Copy the listing character for character, starting at its first line and ending with the line that contains "19: (1306, 295)", including that line.

==============================

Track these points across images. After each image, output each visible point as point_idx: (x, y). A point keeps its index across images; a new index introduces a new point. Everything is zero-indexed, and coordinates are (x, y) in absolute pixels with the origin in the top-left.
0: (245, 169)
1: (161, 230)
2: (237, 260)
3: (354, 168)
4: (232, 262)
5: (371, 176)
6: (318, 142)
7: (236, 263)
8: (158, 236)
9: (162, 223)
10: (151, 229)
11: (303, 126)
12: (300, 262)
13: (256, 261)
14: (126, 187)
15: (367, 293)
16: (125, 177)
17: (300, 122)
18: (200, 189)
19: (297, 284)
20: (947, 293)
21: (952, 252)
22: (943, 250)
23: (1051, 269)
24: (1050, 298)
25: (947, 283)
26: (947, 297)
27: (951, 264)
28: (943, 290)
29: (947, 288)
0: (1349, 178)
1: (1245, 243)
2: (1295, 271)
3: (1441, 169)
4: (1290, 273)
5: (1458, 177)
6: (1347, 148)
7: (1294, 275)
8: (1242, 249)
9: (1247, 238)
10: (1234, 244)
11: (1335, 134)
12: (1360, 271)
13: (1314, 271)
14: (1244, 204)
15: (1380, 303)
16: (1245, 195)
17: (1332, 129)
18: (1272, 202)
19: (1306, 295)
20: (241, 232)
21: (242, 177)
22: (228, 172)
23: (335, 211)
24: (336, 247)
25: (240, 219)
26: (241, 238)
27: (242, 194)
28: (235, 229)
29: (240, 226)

==============================

OUTPUT OF THE EXERCISE:
Track these points across images. After each image, output each visible point as point_idx: (x, y). A point keeps its index across images; a new index introduces a new point. Everything is zero-indexed, and coordinates are (x, y) in absolute pixels with the origin in the top-left.
0: (245, 169)
1: (161, 230)
2: (237, 260)
3: (354, 168)
4: (232, 262)
5: (371, 176)
6: (318, 142)
7: (236, 263)
8: (158, 236)
9: (162, 223)
10: (151, 229)
11: (303, 126)
12: (300, 262)
13: (256, 261)
14: (126, 187)
15: (367, 293)
16: (125, 177)
17: (300, 122)
18: (200, 189)
19: (297, 284)
20: (947, 293)
21: (952, 252)
22: (943, 250)
23: (1051, 269)
24: (1050, 298)
25: (947, 283)
26: (947, 297)
27: (951, 264)
28: (943, 290)
29: (947, 288)
0: (1349, 178)
1: (1245, 243)
2: (1295, 271)
3: (1441, 169)
4: (1290, 273)
5: (1458, 177)
6: (1347, 148)
7: (1294, 275)
8: (1242, 249)
9: (1247, 238)
10: (1234, 244)
11: (1335, 134)
12: (1360, 271)
13: (1314, 271)
14: (1244, 204)
15: (1380, 303)
16: (1245, 195)
17: (1332, 129)
18: (1272, 202)
19: (1306, 295)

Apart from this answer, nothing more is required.